All reliability-centered continuous improvement programs must include a process that effectively assesses the condition of the plant’s capital assets and a monitoring process for how well the organization is managing those assets. The international standard for asset management, ISO 55000, states in Clause 9.1 that “the organization shall evaluate and report on the asset performance; the asset management performance; and the effectiveness of the asset management system.” Your Asset Management System (AMS) should leverage both reactive and proactive monitoring to meet this requirement.
A reactive monitoring process identifies past or existing nonconformities in the asset management system as well as any asset-related deterioration, failures or incidents. Sounds straightforward, but how do you cost-effectively monitor or measure nonconformities in either the management system or physical assets?
A comprehensive AMS approach covers the entire life cycle of the corporation’s physical assets (procurement, commissioning, operations, maintenance, and disposal). It consists of standardized processes and procedures that govern long-term planning, production scheduling, operations and maintenance of these assets. As the AMS scales to cover all of the organization’s assets, how do you effectively monitor compliance to standards across the enterprise?
Too often, new technologies and the technically-skilled people to support them are deployed to “fix” performance issues, at significant cost but with little consideration of the processes or metrics used to drive performance. The most cost-effective way to monitor compliance of the processes and procedures used across the enterprise is to design the processes with performance monitoring in mind. In some cases only minor changes to existing processes are needed, but in others complete re-engineering can be required.
An alternative and less-than-ideal approach to implementing performance monitoring is to create separate processes that periodically audit or sample the processes, procedures, and practices that are being used to plan, schedule, operate and maintain assets. While this can be effective, it necessitates additional personnel and creates the impression (if not the reality) of additional work burden to produce the evidence required for these audits or samples.
Proactive monitoring seeks assurance that the organization’s physical assets and AMS are operating as intended and will meet stakeholders’ needs into the future. In practice, this requirement is the same as reactive monitoring; the difference is timing. It’s similar to comparing Root Cause Analysis and Root Cause Failure Analysis. Both are analytical tools that resolve real or potential problems, but differ in when you perform the analysis. If you perform it after the failure or incident it is reactive; if you perform it before the failure, it’s proactive.

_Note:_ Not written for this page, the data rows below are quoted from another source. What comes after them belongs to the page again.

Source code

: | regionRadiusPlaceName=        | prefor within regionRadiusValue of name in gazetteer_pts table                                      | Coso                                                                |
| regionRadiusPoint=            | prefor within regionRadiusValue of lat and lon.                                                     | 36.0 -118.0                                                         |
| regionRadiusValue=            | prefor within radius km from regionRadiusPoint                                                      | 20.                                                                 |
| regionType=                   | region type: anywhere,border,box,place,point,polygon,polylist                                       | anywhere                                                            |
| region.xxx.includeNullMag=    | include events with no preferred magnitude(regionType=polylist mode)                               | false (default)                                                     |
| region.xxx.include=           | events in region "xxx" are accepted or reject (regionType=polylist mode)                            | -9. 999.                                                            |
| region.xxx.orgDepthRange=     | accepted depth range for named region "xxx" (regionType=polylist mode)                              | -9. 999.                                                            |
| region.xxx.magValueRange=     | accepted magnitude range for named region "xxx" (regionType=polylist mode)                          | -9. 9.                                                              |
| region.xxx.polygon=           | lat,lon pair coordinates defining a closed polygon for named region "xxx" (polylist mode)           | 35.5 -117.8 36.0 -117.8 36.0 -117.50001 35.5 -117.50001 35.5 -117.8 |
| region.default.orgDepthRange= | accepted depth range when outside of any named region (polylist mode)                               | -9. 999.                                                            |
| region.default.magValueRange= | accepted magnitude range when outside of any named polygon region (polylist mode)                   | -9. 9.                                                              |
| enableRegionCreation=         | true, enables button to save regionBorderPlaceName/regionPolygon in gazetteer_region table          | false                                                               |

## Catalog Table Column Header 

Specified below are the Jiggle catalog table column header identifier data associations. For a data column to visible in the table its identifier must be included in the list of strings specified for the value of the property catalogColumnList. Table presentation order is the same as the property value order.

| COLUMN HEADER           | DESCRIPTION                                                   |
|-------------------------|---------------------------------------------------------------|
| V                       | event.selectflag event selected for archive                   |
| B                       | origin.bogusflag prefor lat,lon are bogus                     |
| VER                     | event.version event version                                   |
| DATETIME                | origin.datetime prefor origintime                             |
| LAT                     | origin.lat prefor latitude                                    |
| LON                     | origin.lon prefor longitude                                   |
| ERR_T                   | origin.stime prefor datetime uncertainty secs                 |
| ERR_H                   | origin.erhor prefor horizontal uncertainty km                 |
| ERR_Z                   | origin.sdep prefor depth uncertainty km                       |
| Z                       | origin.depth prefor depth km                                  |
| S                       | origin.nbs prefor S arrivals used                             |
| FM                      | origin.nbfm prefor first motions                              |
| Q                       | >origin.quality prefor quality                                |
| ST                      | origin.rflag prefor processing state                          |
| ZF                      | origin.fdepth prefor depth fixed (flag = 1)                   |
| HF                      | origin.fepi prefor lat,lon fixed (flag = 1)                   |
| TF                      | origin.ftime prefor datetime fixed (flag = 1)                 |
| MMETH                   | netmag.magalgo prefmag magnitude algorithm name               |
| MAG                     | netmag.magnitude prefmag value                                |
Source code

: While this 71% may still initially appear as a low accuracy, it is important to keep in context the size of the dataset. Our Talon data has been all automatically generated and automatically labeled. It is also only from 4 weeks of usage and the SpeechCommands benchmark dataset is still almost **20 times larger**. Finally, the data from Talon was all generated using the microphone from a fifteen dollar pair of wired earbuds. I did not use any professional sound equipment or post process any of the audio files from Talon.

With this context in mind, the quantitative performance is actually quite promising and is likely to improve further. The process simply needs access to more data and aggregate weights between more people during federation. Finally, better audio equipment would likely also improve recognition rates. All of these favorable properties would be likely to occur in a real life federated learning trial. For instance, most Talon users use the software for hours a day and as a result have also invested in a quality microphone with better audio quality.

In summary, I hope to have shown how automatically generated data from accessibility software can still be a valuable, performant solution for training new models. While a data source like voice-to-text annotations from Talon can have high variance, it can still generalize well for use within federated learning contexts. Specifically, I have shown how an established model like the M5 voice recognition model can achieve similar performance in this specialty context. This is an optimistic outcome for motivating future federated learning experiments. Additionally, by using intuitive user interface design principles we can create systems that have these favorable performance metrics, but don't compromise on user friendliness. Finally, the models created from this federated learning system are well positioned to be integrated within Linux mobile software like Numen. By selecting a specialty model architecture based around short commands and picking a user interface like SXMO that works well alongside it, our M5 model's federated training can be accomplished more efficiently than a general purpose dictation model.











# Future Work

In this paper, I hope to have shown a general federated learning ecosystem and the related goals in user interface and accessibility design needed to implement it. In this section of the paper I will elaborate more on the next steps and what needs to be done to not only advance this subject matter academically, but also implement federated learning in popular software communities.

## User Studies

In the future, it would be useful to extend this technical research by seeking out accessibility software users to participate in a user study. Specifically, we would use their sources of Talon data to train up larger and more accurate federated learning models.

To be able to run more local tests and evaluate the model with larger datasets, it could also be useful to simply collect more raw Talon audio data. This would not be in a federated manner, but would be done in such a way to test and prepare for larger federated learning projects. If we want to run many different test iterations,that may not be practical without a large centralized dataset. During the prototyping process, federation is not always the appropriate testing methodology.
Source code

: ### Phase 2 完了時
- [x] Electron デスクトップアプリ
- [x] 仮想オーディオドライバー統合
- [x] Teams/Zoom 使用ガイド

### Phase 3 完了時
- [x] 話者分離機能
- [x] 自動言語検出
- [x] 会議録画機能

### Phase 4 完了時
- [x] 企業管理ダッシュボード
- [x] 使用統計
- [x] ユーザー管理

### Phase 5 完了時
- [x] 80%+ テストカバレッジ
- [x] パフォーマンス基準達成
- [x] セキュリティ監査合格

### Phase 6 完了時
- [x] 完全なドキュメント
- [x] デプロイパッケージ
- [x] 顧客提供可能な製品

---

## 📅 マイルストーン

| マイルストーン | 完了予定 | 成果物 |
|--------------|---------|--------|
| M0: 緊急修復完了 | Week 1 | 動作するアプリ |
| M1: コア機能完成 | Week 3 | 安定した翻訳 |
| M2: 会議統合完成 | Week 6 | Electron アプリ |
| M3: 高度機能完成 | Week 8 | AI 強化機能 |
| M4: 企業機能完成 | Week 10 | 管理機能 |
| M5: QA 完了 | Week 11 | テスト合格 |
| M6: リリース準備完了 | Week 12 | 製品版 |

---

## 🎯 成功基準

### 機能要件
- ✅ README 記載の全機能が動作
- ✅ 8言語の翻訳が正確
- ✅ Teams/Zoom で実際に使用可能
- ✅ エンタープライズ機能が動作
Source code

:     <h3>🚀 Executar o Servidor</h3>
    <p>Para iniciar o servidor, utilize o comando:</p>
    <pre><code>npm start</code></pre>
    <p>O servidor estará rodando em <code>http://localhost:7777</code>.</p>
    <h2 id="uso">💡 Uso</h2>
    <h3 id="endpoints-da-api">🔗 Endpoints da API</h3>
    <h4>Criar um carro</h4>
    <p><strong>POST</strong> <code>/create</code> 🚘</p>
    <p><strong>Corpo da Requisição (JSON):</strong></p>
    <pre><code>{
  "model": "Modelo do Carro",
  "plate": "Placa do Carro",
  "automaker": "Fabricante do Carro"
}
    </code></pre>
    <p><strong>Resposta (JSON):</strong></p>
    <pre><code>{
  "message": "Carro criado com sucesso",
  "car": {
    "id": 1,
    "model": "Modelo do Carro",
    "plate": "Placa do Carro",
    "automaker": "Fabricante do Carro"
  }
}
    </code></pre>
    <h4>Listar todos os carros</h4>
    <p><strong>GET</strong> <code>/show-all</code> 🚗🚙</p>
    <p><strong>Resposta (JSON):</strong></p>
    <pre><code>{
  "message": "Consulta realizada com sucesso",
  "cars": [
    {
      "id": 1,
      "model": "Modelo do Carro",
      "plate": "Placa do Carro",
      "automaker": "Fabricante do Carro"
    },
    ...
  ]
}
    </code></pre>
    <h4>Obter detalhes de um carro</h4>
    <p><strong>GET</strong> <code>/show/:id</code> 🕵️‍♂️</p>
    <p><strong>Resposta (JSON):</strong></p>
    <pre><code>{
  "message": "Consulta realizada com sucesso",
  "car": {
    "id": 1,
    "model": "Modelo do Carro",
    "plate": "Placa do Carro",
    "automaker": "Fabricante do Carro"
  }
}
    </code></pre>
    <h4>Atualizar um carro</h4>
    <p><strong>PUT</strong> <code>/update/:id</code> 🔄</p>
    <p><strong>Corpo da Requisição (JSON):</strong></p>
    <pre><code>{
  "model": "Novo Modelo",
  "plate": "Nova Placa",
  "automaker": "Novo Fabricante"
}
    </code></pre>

Like with reactive monitoring, the best solution is to build monitoring and analysis into the standardized processes and proceduresthat are used to perform all tasks or activities that directly or indirectly affect asset performance and reliability. Use key performance indicators designed to measure true leading and lagging indicators of asset performance and condition, as well as the work processes or procedures used to plan, schedule, operate and maintain them. These KPIs must be measuring the right activities to be effective. For example, preventive maintenance compliance is only valid as a leading indicator when the right tasks are performed, at the right time, and on the right asset. Otherwise, these PMs may be non-value-added work.
An AMS that depends on lagging indicators is, by definition, reactive. To be proactive and effective the AMS must also include leading indicators that foretell non-conformance or deficiencies that can be expected at some point in the future. The mistake that too many companies make is limiting their AMS indicators to maintenance or failure-centric deficiencies, limiting focus to things such as preventive maintenance compliance, wrench time, and maintenance planning effectiveness. While maintenance and failure or breakdown performance is important, there are many more aspects to asset management that must be considered and monitored for the AMS to be effective.
At a minimum, the leading and lagging indicators must include all of the performance indicators that define the operating effectiveness and efficiency of assets, both physical and human. Metrics such as labor hours per unit, cost of goods sold, energy usage per unit, etc. are effective leading and lagging indicators that provide the means to manage assets effectively. In addition to definitions and terminology, each metric must be tied to the decision-makers that can take action should that metric begin to stray.
The obstacle to overcome is how to monitor and evaluate the performance and condition of critical assets through the massive volume of data that must be acquired, manipulated, interpreted, and finally converted into actionable conclusions.
Many have tried to create systems, manual and automated, to extract the raw data from the myriad of data systems throughout the enterprise and massage it into useful information. Even the few organizations that have managed to fully integrate their enterprise information management systems and have automated most of the processes therein still need the data interpreted and corrective actions determined.
Once structured performance monitoring is in place, the financial opportunities that lie within your asset management system will become apparent and mitigating and eliminating these limiting factors will lead to real performance gains and continuous improvement. The result is greater asset utilization and a higher return on net assets while driving to the lowest possible cost of ownership.